=== Work request ===
Reproduce the records below exactly as they appear.

=== Stored data entries ===
= Beginning of Section =

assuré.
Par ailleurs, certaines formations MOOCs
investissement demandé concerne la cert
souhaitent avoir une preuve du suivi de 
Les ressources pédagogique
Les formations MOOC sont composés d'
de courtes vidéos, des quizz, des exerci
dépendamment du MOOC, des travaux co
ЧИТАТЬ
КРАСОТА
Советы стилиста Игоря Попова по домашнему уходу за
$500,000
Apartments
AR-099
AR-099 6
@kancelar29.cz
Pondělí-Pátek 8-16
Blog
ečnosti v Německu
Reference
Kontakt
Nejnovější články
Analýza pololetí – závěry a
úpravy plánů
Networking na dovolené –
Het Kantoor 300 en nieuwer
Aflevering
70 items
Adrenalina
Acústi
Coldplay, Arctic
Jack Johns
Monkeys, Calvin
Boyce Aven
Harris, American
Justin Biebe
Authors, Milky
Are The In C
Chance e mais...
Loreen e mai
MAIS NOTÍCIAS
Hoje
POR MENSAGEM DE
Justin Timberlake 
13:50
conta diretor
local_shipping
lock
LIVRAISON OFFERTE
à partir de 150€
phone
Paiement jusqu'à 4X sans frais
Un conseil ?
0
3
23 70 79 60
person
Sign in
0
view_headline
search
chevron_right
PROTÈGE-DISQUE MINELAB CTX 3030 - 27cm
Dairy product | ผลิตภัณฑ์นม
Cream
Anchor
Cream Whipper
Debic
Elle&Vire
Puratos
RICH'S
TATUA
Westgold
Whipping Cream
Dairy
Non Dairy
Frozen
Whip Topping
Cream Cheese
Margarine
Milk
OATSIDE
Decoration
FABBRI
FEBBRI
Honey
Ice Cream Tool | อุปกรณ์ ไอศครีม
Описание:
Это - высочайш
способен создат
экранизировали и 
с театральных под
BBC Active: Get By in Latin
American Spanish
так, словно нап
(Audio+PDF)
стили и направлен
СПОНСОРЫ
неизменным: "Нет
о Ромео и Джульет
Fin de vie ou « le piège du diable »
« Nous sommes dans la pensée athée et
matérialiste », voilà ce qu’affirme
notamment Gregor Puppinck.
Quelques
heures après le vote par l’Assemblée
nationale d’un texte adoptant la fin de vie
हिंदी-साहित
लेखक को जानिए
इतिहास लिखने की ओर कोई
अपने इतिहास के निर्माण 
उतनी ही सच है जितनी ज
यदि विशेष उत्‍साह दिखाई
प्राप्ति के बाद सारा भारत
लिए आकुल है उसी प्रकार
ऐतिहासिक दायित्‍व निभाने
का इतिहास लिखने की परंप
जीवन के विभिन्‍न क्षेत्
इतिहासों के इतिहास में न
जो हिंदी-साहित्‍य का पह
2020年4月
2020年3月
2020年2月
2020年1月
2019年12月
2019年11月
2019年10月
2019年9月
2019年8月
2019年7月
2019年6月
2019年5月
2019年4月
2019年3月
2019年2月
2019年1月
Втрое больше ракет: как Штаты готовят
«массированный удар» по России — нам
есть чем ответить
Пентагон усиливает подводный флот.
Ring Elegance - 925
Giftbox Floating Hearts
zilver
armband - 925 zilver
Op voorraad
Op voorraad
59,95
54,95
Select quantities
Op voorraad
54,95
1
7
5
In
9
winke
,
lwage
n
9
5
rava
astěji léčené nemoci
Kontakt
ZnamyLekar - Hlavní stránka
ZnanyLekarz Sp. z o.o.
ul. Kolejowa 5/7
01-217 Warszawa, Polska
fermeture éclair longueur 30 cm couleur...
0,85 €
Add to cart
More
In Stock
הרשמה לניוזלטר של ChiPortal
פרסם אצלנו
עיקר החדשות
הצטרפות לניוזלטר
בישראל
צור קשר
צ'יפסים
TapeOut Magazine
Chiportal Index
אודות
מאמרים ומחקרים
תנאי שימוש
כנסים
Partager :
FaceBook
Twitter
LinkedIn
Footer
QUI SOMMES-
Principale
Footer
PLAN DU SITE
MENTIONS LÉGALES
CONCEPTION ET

= End of Section =

=== Written response ===
assuré.
Par ailleurs, certaines formations MOOCs
investissement demandé concerne la cert
souhaitent avoir une preuve du suivi de 
Les ressources pédagogique
Les formations MOOC sont composés d'
de courtes vidéos, des quizz, des exerci
dépendamment du MOOC, des travaux co
ЧИТАТЬ
КРАСОТА
Советы стилиста Игоря Попова по домашнему уходу за
$500,000
Apartments
AR-099
AR-099 6
@kancelar29.cz
Pondělí-Pátek 8-16
Blog
ečnosti v Německu
Reference
Kontakt
Nejnovější články
Analýza pololetí – závěry a
úpravy plánů
Networking na dovolené –
Het Kantoor 300 en nieuwer
Aflevering
70 items
Adrenalina
Acústi
Coldplay, Arctic
Jack Johns
Monkeys, Calvin
Boyce Aven
Harris, American
Justin Biebe
Authors, Milky
Are The In C
Chance e mais...
Loreen e mai
MAIS NOTÍCIAS
Hoje
POR MENSAGEM DE
Justin Timberlake 
13:50
conta diretor
local_shipping
lock
LIVRAISON OFFERTE
à partir de 150€
phone
Paiement jusqu'à 4X sans frais
Un conseil ?
0
3
23 70 79 60
person
Sign in
0
view_headline
search
chevron_right
PROTÈGE-DISQUE MINELAB CTX 3030 - 27cm
Dairy product | ผลิตภัณฑ์นม
Cream
Anchor
Cream Whipper
Debic
Elle&Vire
Puratos
RICH'S
TATUA
Westgold
Whipping Cream
Dairy
Non Dairy
Frozen
Whip Topping
Cream Cheese
Margarine
Milk
OATSIDE
Decoration
FABBRI
FEBBRI
Honey
Ice Cream Tool | อุปกรณ์ ไอศครีม
Описание:
Это - высочайш
способен создат
экранизировали и 
с театральных под
BBC Active: Get By in Latin
American Spanish
так, словно нап
(Audio+PDF)
стили и направлен
СПОНСОРЫ
неизменным: "Нет
о Ромео и Джульет
Fin de vie ou « le piège du diable »
« Nous sommes dans la pensée athée et
matérialiste », voilà ce qu’affirme
notamment Gregor Puppinck.
Quelques
heures après le vote par l’Assemblée
nationale d’un texte adoptant la fin de vie
हिंदी-साहित
लेखक को जानिए
इतिहास लिखने की ओर कोई
अपने इतिहास के निर्माण 
उतनी ही सच है जितनी ज
यदि विशेष उत्‍साह दिखाई
प्राप्ति के बाद सारा भारत
लिए आकुल है उसी प्रकार
ऐतिहासिक दायित्‍व निभाने
का इतिहास लिखने की परंप
जीवन के विभिन्‍न क्षेत्
इतिहासों के इतिहास में न
जो हिंदी-साहित्‍य का पह
2020年4月
2020年3月
2020年2月
2020年1月
2019年12月
2019年11月
2019年10月
2019年9月
2019年8月
2019年7月
2019年6月
2019年5月
2019年4月
2019年3月
2019年2月
2019年1月
Втрое больше ракет: как Штаты готовят
«массированный удар» по России — нам
есть чем ответить
Пентагон усиливает подводный флот.
Ring Elegance - 925
Giftbox Floating Hearts
zilver
armband - 925 zilver
Op voorraad
Op voorraad
59,95
54,95
Select quantities
Op voorraad
54,95
1
7
5
In
9
winke
,
lwage
n
9
5
rava
astěji léčené nemoci
Kontakt
ZnamyLekar - Hlavní stránka
ZnanyLekarz Sp. z o.o.
ul. Kolejowa 5/7
01-217 Warszawa, Polska
fermeture éclair longueur 30 cm couleur...
0,85 €
Add to cart
More
In Stock
הרשמה לניוזלטר של ChiPortal
פרסם אצלנו
עיקר החדשות
הצטרפות לניוזלטר
בישראל
צור קשר
צ'יפסים
TapeOut Magazine
Chiportal Index
אודות
מאמרים ומחקרים
תנאי שימוש
כנסים
Partager :
FaceBook
Twitter
LinkedIn
Footer
QUI SOMMES-
Principale
Footer
PLAN DU SITE
MENTIONS LÉGALES
CONCEPTION ET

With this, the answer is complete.